Iran has failed to stop enriching uranium despite a UN deadline calling for a halt to its nuclear programme, the UN nuclear agency says.
Iran insists its nuclear work is for peaceful purposes
The International Atomic Energy Agency said Tehran began a new round of uranium enrichment in recent days.
Six world powers are set to meet next week to decide on the way forward. The US is pushing for sanctions.
A senior Iranian nuclear official said the IAEA report showed Tehran had been co-operating over its nuclear work.
Iran would continue enriching uranium "within the framework of research and under the control of the IAEA", Mohammad Saeedi, deputy head of Iran's atomic energy agency, said.
US ambassador to the UN, John Bolton, described the report as a red flag and said it provided ample evidence of Iranian defiance.
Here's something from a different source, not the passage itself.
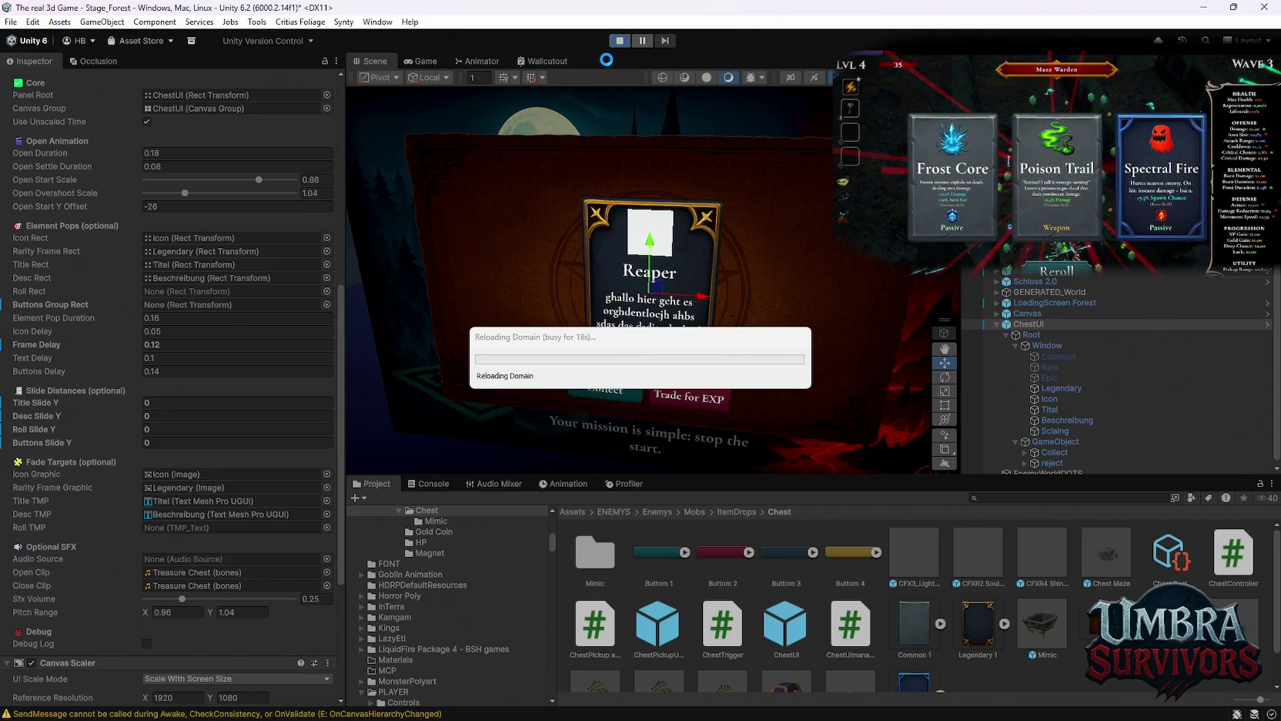
{"action": "left_click", "coordinate": [965, 202]}
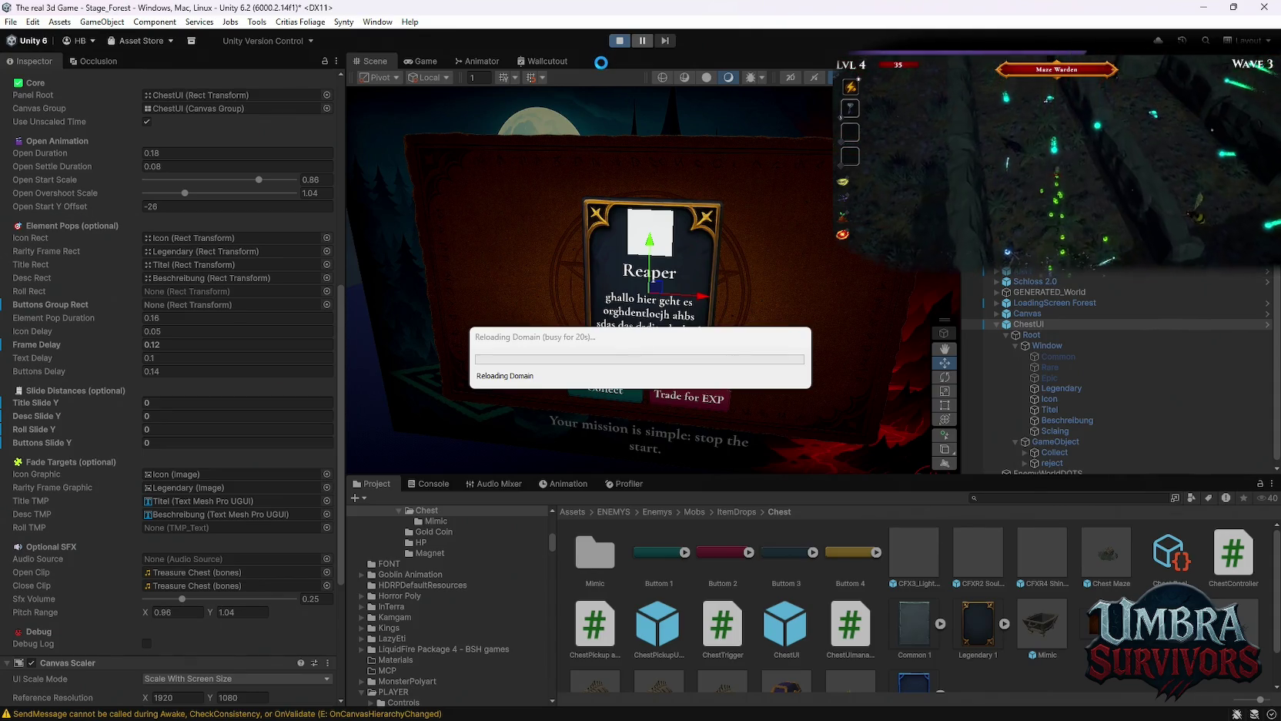
{"action": "left_click", "coordinate": [1161, 177]}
He questioned Iran's refusal to say why it wanted uranium metal when "the only real use for uranium metal is a nuclear weapon".
Mr Bolton said the UN Security Council must now be ready to impose sanctions on Tehran, but said no action would be taken until EU talks with Iran next week.
EU foreign policy chief Javier Solana is due to hold face-to-face talks with Iran's chief nuclear negotiator Ali Larijani.
The talks will come a day before a meeting of the five permanent UN Security Council members and Germany on the issue, diplomats say.
French Foreign Minister Philippe Douste-Blazy said his country deplored Iran's "unsatisfactory" response, but added that he remained "convinced that the path of dialogue should remain open".
Russia and China, which can both veto action at the Security Council, have previously urged patience and said they would not support severe punishments.
"Iran has not suspended its enrichment related activities," the IAEA report was quoted as saying.
"Iran has not addressed the long outstanding verification issues or provided the necessary transparency to remove uncertainties associated with some of its activities," the report added.
Iran will not back down an inch: Mahmoud Ahmadinejad
The report said Iran started one new round of enrichment on 24 August, diplomatic sources say.
But inspectors have found no "concrete proof" that the nuclear programme "is of a military nature," one official told journalists.
Mr Saeedi said the report "does not satisfy us completely" but "indicates that the US's groundless claims were based on the US officials' illusions".
"This report carries no sign Iran's nuclear programme is not peaceful," he added.
US President George W Bush warned that there would be "consequences" for Iran if it did not meet the deadline.
"It is time for Iran to make a choice," he told a meeting of US veterans in Salt Lake City.
"We've made our choice. We will continue to work closely with our allies to plan a diplomatic solution, but there must be consequences for Iran's defiance and we must not allow Iran to develop a nuclear weapon."
Iranian President Mahmoud Ahmadinejad said Tehran would not yield to international pressure to halt its programme.
As the UN deadline expired, he denounced the US for trying to impose its will on Iran.
"The Iranian nation will not succumb to bullying, invasion and the violation of its rights," he told a crowd of thousands in the north-west.
Iran maintains it has a right to a nuclear programme which, it says, has a purely civilian aspect.
Western powers accuse Iran of trying covertly to develop a nuclear bomb.